General Information 
The Tree River has long been known to produce the largest Arctic char in the world and the Plummer’s program has exclusive access to the best fly water on the river. There are about five miles of fishable water that the guides focus on from the Tree River Outpost, including the three miles upstream of camp leading to an impassable waterfall. This is certainly the main focus of fly anglers. The water is an intimidating mix of giant class five rapids and tight pocket water with many defined pools mixed in. The water is accessed by hiking upstream of the camp with your guide. The water below camp flattens out and there are a few classic swing runs with a few seams that can safely be fished by wading. The guides do like to use the boats to fish several of the deeper, slow runs below the rapids and downstream of the outpost to access water that you cannot reach from the bank.
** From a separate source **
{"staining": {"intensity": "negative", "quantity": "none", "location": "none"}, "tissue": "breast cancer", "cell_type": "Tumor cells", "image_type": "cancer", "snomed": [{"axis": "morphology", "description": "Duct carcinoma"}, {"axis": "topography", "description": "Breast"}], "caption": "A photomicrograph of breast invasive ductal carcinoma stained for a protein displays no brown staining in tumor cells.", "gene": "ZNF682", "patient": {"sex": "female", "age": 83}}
The char are typically very aggressive early in the summer and get a bit pickier and can be tougher to feed in August when the water drops and the fish have been in the system for a bit. The fish in July are bright and fresh from the ocean with an iridescent olive and pink hue with red spots. During August the males look like pumpkins – super colorful with deep oranges and reds!

The fishing on the Tree is a mix of swinging flies in classic runs and twitching flies along the edge of heavy water in tight pockets. Bright steelhead patterns are the name of the game with short, heavy sink tips and big rods to keep the fish out of the rapids!

Boats and Equipment Required                                                      
There are two Lund boats that are stationed at the Tree River camp. These boats are used for ferrying anglers who are hiking up the river to the other side and also used to fish some of the deeper slow runs with clients below the rapids. The Tree River Outpost is accessed from Great Bear Lake Lodge via one of two otter floatplanes.